#### [Material for the task]
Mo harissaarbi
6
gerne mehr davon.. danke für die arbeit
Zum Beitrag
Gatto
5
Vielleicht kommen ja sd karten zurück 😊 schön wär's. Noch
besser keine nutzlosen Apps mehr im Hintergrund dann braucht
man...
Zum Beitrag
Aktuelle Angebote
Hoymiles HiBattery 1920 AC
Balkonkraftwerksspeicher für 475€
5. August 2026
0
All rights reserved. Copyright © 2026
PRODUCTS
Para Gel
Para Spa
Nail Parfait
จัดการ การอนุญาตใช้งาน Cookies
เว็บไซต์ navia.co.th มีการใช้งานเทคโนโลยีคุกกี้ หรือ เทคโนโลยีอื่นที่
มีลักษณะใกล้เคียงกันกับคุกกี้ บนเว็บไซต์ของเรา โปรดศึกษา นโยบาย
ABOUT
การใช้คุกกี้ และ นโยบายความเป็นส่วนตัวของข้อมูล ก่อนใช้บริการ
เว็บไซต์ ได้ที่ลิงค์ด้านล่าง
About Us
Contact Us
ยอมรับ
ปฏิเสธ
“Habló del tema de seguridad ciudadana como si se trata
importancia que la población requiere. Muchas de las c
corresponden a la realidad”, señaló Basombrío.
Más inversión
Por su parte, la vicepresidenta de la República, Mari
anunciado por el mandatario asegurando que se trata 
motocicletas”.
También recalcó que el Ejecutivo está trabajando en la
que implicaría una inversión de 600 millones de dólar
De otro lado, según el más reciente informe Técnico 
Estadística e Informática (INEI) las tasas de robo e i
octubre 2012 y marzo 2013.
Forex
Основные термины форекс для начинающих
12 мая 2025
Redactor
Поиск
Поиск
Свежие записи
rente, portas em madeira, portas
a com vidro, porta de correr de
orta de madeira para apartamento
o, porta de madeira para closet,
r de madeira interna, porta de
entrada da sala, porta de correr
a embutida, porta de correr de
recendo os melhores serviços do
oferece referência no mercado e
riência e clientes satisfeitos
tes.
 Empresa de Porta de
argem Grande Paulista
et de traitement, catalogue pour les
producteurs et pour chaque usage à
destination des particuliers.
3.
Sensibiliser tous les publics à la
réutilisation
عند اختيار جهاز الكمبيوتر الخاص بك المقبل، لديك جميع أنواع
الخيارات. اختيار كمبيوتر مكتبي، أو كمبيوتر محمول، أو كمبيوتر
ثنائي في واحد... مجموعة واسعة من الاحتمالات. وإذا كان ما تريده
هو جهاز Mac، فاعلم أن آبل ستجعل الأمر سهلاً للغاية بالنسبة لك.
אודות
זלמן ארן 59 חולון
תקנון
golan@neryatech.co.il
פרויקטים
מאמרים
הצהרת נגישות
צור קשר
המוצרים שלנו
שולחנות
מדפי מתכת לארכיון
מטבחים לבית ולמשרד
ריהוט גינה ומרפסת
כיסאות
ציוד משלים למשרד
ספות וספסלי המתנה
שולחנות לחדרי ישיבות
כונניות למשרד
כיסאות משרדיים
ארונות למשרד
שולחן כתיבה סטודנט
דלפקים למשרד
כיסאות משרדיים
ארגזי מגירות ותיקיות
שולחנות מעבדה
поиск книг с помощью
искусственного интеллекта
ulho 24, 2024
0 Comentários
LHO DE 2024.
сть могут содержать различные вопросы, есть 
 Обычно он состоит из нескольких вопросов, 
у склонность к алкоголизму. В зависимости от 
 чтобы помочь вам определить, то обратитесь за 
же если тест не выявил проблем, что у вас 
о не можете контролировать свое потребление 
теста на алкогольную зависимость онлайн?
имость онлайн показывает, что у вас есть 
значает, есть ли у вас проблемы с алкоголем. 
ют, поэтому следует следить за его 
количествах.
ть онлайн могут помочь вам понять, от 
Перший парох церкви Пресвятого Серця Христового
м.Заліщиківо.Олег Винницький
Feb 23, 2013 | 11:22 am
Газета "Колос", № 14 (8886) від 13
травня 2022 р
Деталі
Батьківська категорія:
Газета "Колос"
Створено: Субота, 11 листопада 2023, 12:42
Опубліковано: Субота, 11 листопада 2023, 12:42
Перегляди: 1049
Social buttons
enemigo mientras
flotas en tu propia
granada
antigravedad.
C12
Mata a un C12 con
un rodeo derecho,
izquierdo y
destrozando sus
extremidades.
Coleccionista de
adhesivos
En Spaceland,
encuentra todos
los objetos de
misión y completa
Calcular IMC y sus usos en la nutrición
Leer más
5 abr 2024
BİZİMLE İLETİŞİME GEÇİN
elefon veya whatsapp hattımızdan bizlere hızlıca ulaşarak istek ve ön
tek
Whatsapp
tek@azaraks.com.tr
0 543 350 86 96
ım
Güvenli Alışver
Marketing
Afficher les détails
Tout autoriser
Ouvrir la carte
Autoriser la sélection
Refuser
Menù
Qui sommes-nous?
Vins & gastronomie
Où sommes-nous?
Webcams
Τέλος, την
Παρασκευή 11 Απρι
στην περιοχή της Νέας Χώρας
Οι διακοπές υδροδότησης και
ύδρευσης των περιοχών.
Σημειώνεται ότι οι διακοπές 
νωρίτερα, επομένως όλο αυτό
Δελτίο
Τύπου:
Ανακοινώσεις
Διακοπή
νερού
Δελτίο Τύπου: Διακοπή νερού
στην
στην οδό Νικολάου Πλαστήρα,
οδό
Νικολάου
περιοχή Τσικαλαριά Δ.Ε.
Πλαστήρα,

#### [Instruction]
Rewrite the lines of all the records, putting "Weiterlesen" in place of "Zum Beitrag" and leaving everything else unchanged.

#### [Answer to the problem]
Mo harissaarbi
6
gerne mehr davon.. danke für die arbeit
Weiterlesen
Gatto
5
Vielleicht kommen ja sd karten zurück 😊 schön wär's. Noch
besser keine nutzlosen Apps mehr im Hintergrund dann braucht
man...
Weiterlesen
Aktuelle Angebote
Hoymiles HiBattery 1920 AC
Balkonkraftwerksspeicher für 475€
5. August 2026
0
All rights reserved. Copyright © 2026
PRODUCTS
Para Gel
Para Spa
Nail Parfait
จัดการ การอนุญาตใช้งาน Cookies
เว็บไซต์ navia.co.th มีการใช้งานเทคโนโลยีคุกกี้ หรือ เทคโนโลยีอื่นที่
มีลักษณะใกล้เคียงกันกับคุกกี้ บนเว็บไซต์ของเรา โปรดศึกษา นโยบาย
ABOUT
การใช้คุกกี้ และ นโยบายความเป็นส่วนตัวของข้อมูล ก่อนใช้บริการ
เว็บไซต์ ได้ที่ลิงค์ด้านล่าง
About Us
Contact Us
ยอมรับ
ปฏิเสธ
“Habló del tema de seguridad ciudadana como si se trata
importancia que la población requiere. Muchas de las c
corresponden a la realidad”, señaló Basombrío.
Más inversión
Por su parte, la vicepresidenta de la República, Mari
anunciado por el mandatario asegurando que se trata 
motocicletas”.
También recalcó que el Ejecutivo está trabajando en la
que implicaría una inversión de 600 millones de dólar
De otro lado, según el más reciente informe Técnico 
Estadística e Informática (INEI) las tasas de robo e i
octubre 2012 y marzo 2013.
Forex
Основные термины форекс для начинающих
12 мая 2025
Redactor
Поиск
Поиск
Свежие записи
rente, portas em madeira, portas
a com vidro, porta de correr de
orta de madeira para apartamento
o, porta de madeira para closet,
r de madeira interna, porta de
entrada da sala, porta de correr
a embutida, porta de correr de
recendo os melhores serviços do
oferece referência no mercado e
riência e clientes satisfeitos
tes.
 Empresa de Porta de
argem Grande Paulista
et de traitement, catalogue pour les
producteurs et pour chaque usage à
destination des particuliers.
3.
Sensibiliser tous les publics à la
réutilisation
عند اختيار جهاز الكمبيوتر الخاص بك المقبل، لديك جميع أنواع
الخيارات. اختيار كمبيوتر مكتبي، أو كمبيوتر محمول، أو كمبيوتر
ثنائي في واحد... مجموعة واسعة من الاحتمالات. وإذا كان ما تريده
هو جهاز Mac، فاعلم أن آبل ستجعل الأمر سهلاً للغاية بالنسبة لك.
אודות
זלמן ארן 59 חולון
תקנון
golan@neryatech.co.il
פרויקטים
מאמרים
הצהרת נגישות
צור קשר
המוצרים שלנו
שולחנות
מדפי מתכת לארכיון
מטבחים לבית ולמשרד
ריהוט גינה ומרפסת
כיסאות
ציוד משלים למשרד
ספות וספסלי המתנה
שולחנות לחדרי ישיבות
כונניות למשרד
כיסאות משרדיים
ארונות למשרד
שולחן כתיבה סטודנט
דלפקים למשרד
כיסאות משרדיים
ארגזי מגירות ותיקיות
שולחנות מעבדה
поиск книг с помощью
искусственного интеллекта
ulho 24, 2024
0 Comentários
LHO DE 2024.
сть могут содержать различные вопросы, есть 
 Обычно он состоит из нескольких вопросов, 
у склонность к алкоголизму. В зависимости от 
 чтобы помочь вам определить, то обратитесь за 
же если тест не выявил проблем, что у вас 
о не можете контролировать свое потребление 
теста на алкогольную зависимость онлайн?
имость онлайн показывает, что у вас есть 
значает, есть ли у вас проблемы с алкоголем. 
ют, поэтому следует следить за его 
количествах.
ть онлайн могут помочь вам понять, от 
Перший парох церкви Пресвятого Серця Христового
м.Заліщиківо.Олег Винницький
Feb 23, 2013 | 11:22 am
Газета "Колос", № 14 (8886) від 13
травня 2022 р
Деталі
Батьківська категорія:
Газета "Колос"
Створено: Субота, 11 листопада 2023, 12:42
Опубліковано: Субота, 11 листопада 2023, 12:42
Перегляди: 1049
Social buttons
enemigo mientras
flotas en tu propia
granada
antigravedad.
C12
Mata a un C12 con
un rodeo derecho,
izquierdo y
destrozando sus
extremidades.
Coleccionista de
adhesivos
En Spaceland,
encuentra todos
los objetos de
misión y completa
Calcular IMC y sus usos en la nutrición
Leer más
5 abr 2024
BİZİMLE İLETİŞİME GEÇİN
elefon veya whatsapp hattımızdan bizlere hızlıca ulaşarak istek ve ön
tek
Whatsapp
tek@azaraks.com.tr
0 543 350 86 96
ım
Güvenli Alışver
Marketing
Afficher les détails
Tout autoriser
Ouvrir la carte
Autoriser la sélection
Refuser
Menù
Qui sommes-nous?
Vins & gastronomie
Où sommes-nous?
Webcams
Τέλος, την
Παρασκευή 11 Απρι
στην περιοχή της Νέας Χώρας
Οι διακοπές υδροδότησης και
ύδρευσης των περιοχών.
Σημειώνεται ότι οι διακοπές 
νωρίτερα, επομένως όλο αυτό
Δελτίο
Τύπου:
Ανακοινώσεις
Διακοπή
νερού
Δελτίο Τύπου: Διακοπή νερού
στην
στην οδό Νικολάου Πλαστήρα,
οδό
Νικολάου
περιοχή Τσικαλαριά Δ.Ε.
Πλαστήρα,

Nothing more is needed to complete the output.